Exercise aim: Render the text lines from all of the records below as a single numbered list, skipping any blank lines and leaving out the pictures.

Data records:
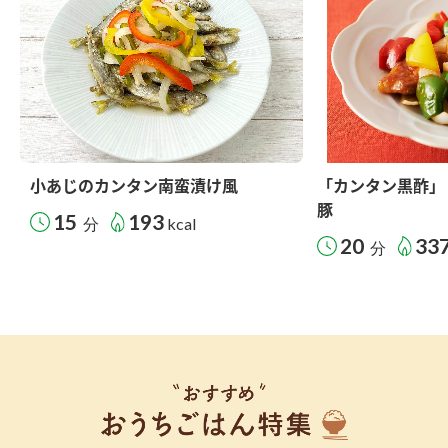
小あじのカンタン南蛮漬け風
「カンタン黒酢」
豚
15
193
分
kcal
20
33
分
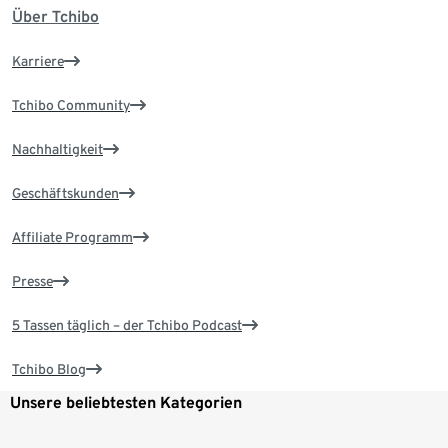
Über Tchibo
Karriere
Tchibo Community
Nachhaltigkeit
Geschäftskunden
Affiliate Programm
Presse
5 Tassen täglich – der Tchibo Podcast
Tchibo Blog
Unsere beliebtesten Kategorien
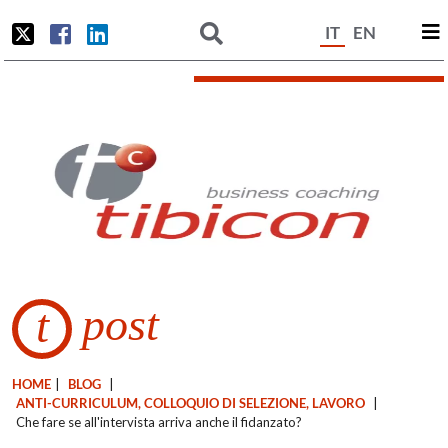
IT
EN
post
t
HOME
|
BLOG
|
ANTI-CURRICULUM, COLLOQUIO DI SELEZIONE, LAVORO
|
Che fare se all'intervista arriva anche il fidanzato?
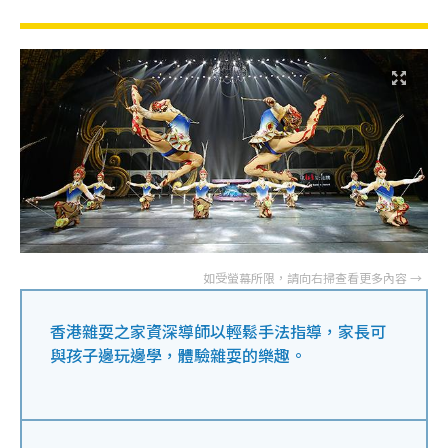
香港雜耍之家資深導師以輕鬆手法指導，家長可
與孩子邊玩邊學，體驗雜耍的樂趣。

Answer box:
1. 小あじのカンタン南蛮漬け風
2. 「カンタン黒酢」
3. 豚
4. 15
5. 193
6. 分
7. kcal
8. 20
9. 33
10. 分
11. Über Tchibo
12. Karriere
13. Tchibo Community
14. Nachhaltigkeit
15. Geschäftskunden
16. Affiliate Programm
17. Presse
18. 5 Tassen täglich – der Tchibo Podcast
19. Tchibo Blog
20. Unsere beliebtesten Kategorien
21. IT
22. EN
23. post
24. t
25. HOME
26. |
27. BLOG
28. |
29. ANTI-CURRICULUM, COLLOQUIO DI SELEZIONE, LAVORO
30. |
31. Che fare se all'intervista arriva anche il fidanzato?
32. 香港雜耍之家資深導師以輕鬆手法指導，家長可
33. 與孩子邊玩邊學，體驗雜耍的樂趣。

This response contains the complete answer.